6Or, à la fin des années cinquante, les difficultés de la Communauté institutionnelle inquiètent ses dirigeants, même les moins religieux, ceux que le rabbin Rozen appelle les « Polonais sceptiques ». Ils savent bien que, pour que le judaïsme perdure, quelle que soit la définition qu'on lui donne, il faut en préserver le cadre institutionnel existant. Mais il faut aussi trouver des formes nouvelles pour s'opposer au mouvement centrifuge. Les notables se mobilisent donc pour tenter de redonner vie à la Communauté. Ils font appel à une personnalité extérieure, le rabbin Rozen, alors en poste à Clermont-Ferrand. Celui-ci appartient à la même culture que la plupart des dirigeants. Il est polonais, parle yiddish. C'est aussi un érudit formé jeune dans une yeshiva, ayant survécu aux camps de la mort. Il a achevé sa formation rabbinique en France. Son but est clair : il est là pour réveiller les consciences religieuses et mieux assurer la transmission. Un autre aspect de l'effort de rénovation est la décision de fonder une maison communautaire. En cette fin des années cinquante, cette idée appartient à l'air du temps. C'est l'époque des maisons des jeunes et des maisons de la culture. A cette influence s'ajoute celle venue des méthodes américaines, dont le FSJU5 se fait l'intermédiaire : le centre communautaire juif américain prend sa part dans la construction du modèle français. L'objectif du centre communautaire est, selon ses promoteurs toulousains, « de rallier les juifs sans distinction d'origine et de rite6 ». Mais cette ambition répond à deux situations distinctes. L'une est de s'opposer à la baisse de la fréquentation communautaire, l'autre est de trouver un point commun entre des expériences du judaïsme très contrastées. C'est en effet le moment où commencent à arriver les juifs d'Afrique du Nord, prélude à un exode pressenti. Le centre communautaire répond au premier problème en tant que pôle d'attraction laïque se devant d'offrir un lieu juif de rencontre et d'échange. De plus, axé sur la culture, il permet de dépasser ce qui paraît alors source de conflits et de divisions à l'intérieur d'une population de plus en plus hétérogène, les différences de rites et de pratiques religieuses. La religion divise, la culture rassemble. C'est bien le but de ces « causeries et matinées récréatives », que de tisser un lien essentiellement culturel.

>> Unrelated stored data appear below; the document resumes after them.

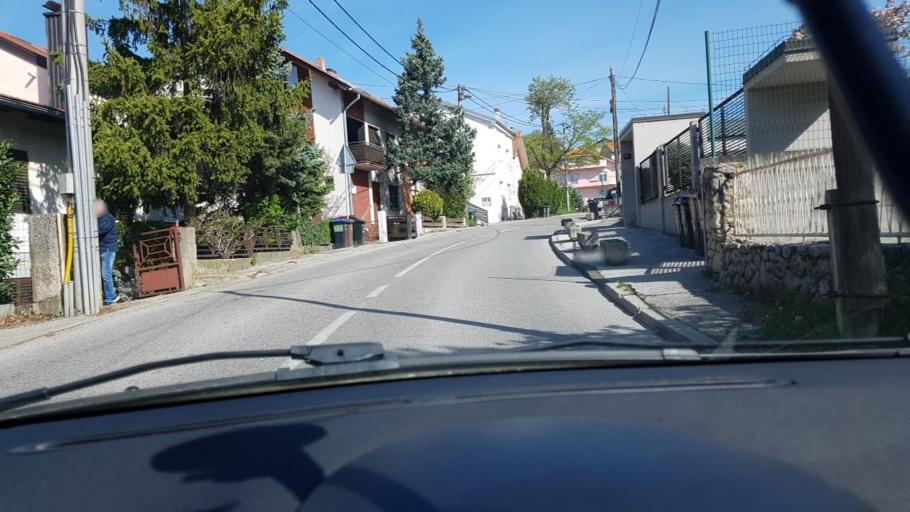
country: HR
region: Grad Zagreb
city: Zagreb
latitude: 45.8496
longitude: 15.9850
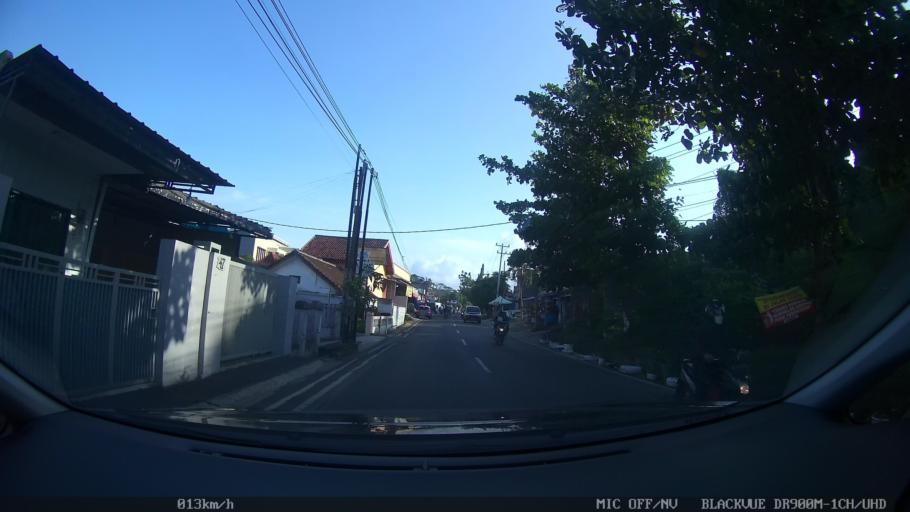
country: ID
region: Lampung
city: Bandarlampung
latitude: -5.4073
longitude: 105.2490
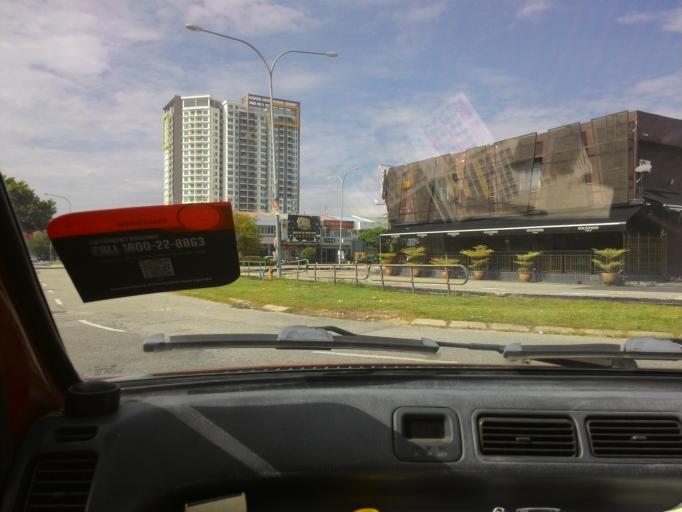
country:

7La Maison communautaire est ouverte en 1961, inaugurée solennellement en 1963. Elle est le résultat de la volonté du rabbin, désireux de créer une sorte de maison des jeunes, et des dirigeants laïques. Le financement est assuré par un apport local, résultat d'une collecte de dons, et par une subvention accordée par le FSJU. Dès sa fondation se pose la question de la place du religieux au sein de l'espace créé, et ce, aussi bien au sens physique qu'idéologique. Le rabbin n'accepte pas l'idée d'un lieu juif à ses yeux désincarné, c'est-à-dire sans place dévolue au culte. Il s'oppose au projet consistant à en faire un lieu simplement culturel : « Pour eux (les promoteurs laïques du projet), ils croyaient qu'en se réunissant, ça suffisait... Il fallait mettre une âme dans la maison7. »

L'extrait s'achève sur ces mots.